Writing a Personal Narrative: Part 2

Writing the First Draft

The previous tip provided you three important elements for writing: the subject and issue (the competition theme and goal), the intended audience (judges of the competition), and your ideas and attitude about the issue (brain dump). These three things together create the focus of your paper. 

Now that you have completed the brain dump or pre-writing exercise, what’s next? Time to write the first draft of your paper.

Follow these steps to help complete your first draft:

  1. Find about 40 to 50 minutes for this exercise.
  2. Read all of your pre-writes (brain dump) and any other notations (highlights, doodles, notes to remember, etc.) you made during the first five days.
  3. Next, set them aside, away from your reach. Do NOT refer to it during the writing of your first draft.
  4. Either using a computer or writing on paper, write quickly for 40 minutes to produce a complete draft with a beginning, middle, and an end.

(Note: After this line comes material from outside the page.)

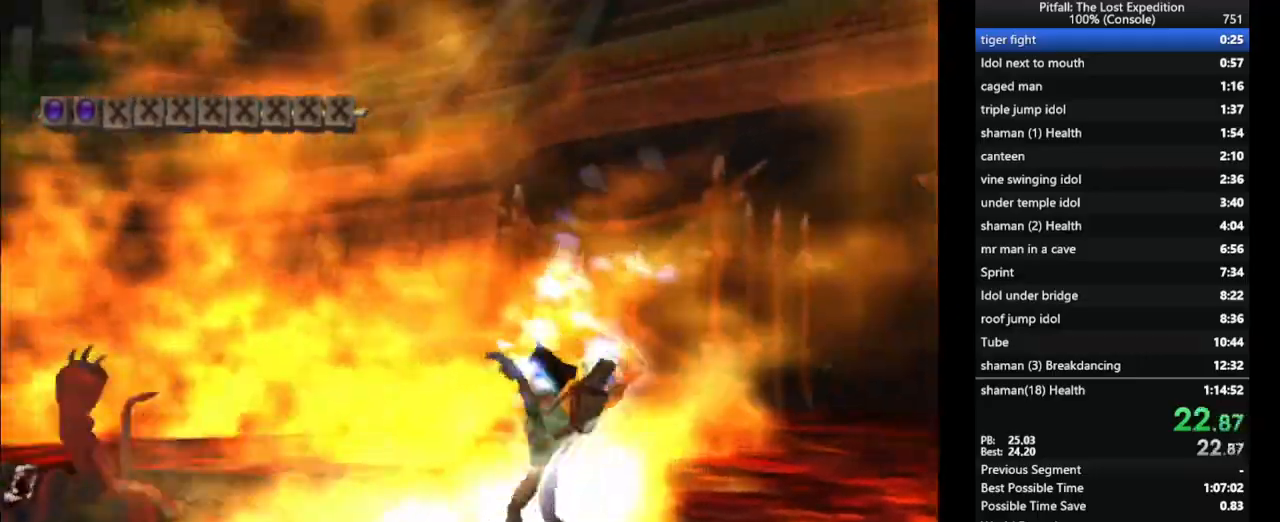
{"buttons": [], "left_stick": "up-left", "right_stick": "center", "events": [[50, "B", "down"], [100, "B", "up"], [417, "B", "down"], [483, "B", "up"]]}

Don’t worry about spelling, punctuation, or grammar; you will have time to revise the draft later.
  5. If you wrote out your draft, consider typing it on a typewriter or on a computer for the next step: revision.
  6. To be able to revise, you will need to have someone look over your draft for content, but not to edit your spelling, punctuation, or grammar. Ask a teacher, tutor, parent, or all three to review and comment on your initial draft. Ask them to use only 3-4 of the following comments:
Mother and daughter writing on computer
  • Add an example.
  • Good example. This is why it is a good example:
  • Add details here.
  • Good details. This is why these details are good:
  • Write more about this.
  • This sounds honest.
  • This part might be left out.
  • You’ve lost me.

Once this is done, you are ready for the next exercise on revision.